→ What this task involves
Every record listed below should be copied exactly.

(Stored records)
•••

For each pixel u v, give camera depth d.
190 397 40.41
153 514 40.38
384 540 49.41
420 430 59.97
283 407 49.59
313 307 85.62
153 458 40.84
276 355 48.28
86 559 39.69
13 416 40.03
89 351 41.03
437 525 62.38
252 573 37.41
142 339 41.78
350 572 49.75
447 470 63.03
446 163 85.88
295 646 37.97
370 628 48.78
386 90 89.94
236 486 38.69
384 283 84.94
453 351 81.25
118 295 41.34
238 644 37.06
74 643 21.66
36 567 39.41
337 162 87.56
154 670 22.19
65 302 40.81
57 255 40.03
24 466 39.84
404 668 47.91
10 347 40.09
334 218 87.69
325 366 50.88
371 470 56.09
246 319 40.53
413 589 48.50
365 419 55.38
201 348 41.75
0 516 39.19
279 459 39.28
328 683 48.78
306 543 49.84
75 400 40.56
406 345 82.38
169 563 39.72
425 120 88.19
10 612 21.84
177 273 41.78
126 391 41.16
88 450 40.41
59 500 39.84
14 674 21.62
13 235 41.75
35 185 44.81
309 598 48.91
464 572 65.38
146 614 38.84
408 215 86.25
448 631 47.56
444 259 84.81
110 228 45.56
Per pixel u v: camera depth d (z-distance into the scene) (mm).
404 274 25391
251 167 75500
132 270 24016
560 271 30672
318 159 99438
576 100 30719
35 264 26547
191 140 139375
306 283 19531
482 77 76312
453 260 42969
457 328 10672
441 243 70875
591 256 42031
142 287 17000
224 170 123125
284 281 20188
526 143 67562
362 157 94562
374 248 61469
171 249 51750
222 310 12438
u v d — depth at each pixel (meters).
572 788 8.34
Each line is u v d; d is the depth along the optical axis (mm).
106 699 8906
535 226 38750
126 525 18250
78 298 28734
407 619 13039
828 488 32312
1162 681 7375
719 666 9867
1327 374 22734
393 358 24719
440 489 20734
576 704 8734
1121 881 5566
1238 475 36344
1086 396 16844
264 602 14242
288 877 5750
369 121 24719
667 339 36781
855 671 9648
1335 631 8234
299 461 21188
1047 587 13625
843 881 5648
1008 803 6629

•••

→ Output of the exercise
For each pixel u v, give camera depth d.
190 397 40.41
153 514 40.38
384 540 49.41
420 430 59.97
283 407 49.59
313 307 85.62
153 458 40.84
276 355 48.28
86 559 39.69
13 416 40.03
89 351 41.03
437 525 62.38
252 573 37.41
142 339 41.78
350 572 49.75
447 470 63.03
446 163 85.88
295 646 37.97
370 628 48.78
386 90 89.94
236 486 38.69
384 283 84.94
453 351 81.25
118 295 41.34
238 644 37.06
74 643 21.66
36 567 39.41
337 162 87.56
154 670 22.19
65 302 40.81
57 255 40.03
24 466 39.84
404 668 47.91
10 347 40.09
334 218 87.69
325 366 50.88
371 470 56.09
246 319 40.53
413 589 48.50
365 419 55.38
201 348 41.75
0 516 39.19
279 459 39.28
328 683 48.78
306 543 49.84
75 400 40.56
406 345 82.38
169 563 39.72
425 120 88.19
10 612 21.84
177 273 41.78
126 391 41.16
88 450 40.41
59 500 39.84
14 674 21.62
13 235 41.75
35 185 44.81
309 598 48.91
464 572 65.38
146 614 38.84
408 215 86.25
448 631 47.56
444 259 84.81
110 228 45.56
Per pixel u v: camera depth d (z-distance into the scene) (mm).
404 274 25391
251 167 75500
132 270 24016
560 271 30672
318 159 99438
576 100 30719
35 264 26547
191 140 139375
306 283 19531
482 77 76312
453 260 42969
457 328 10672
441 243 70875
591 256 42031
142 287 17000
224 170 123125
284 281 20188
526 143 67562
362 157 94562
374 248 61469
171 249 51750
222 310 12438
u v d — depth at each pixel (meters).
572 788 8.34
Each line is u v d; d is the depth along the optical axis (mm).
106 699 8906
535 226 38750
126 525 18250
78 298 28734
407 619 13039
828 488 32312
1162 681 7375
719 666 9867
1327 374 22734
393 358 24719
440 489 20734
576 704 8734
1121 881 5566
1238 475 36344
1086 396 16844
264 602 14242
288 877 5750
369 121 24719
667 339 36781
855 671 9648
1335 631 8234
299 461 21188
1047 587 13625
843 881 5648
1008 803 6629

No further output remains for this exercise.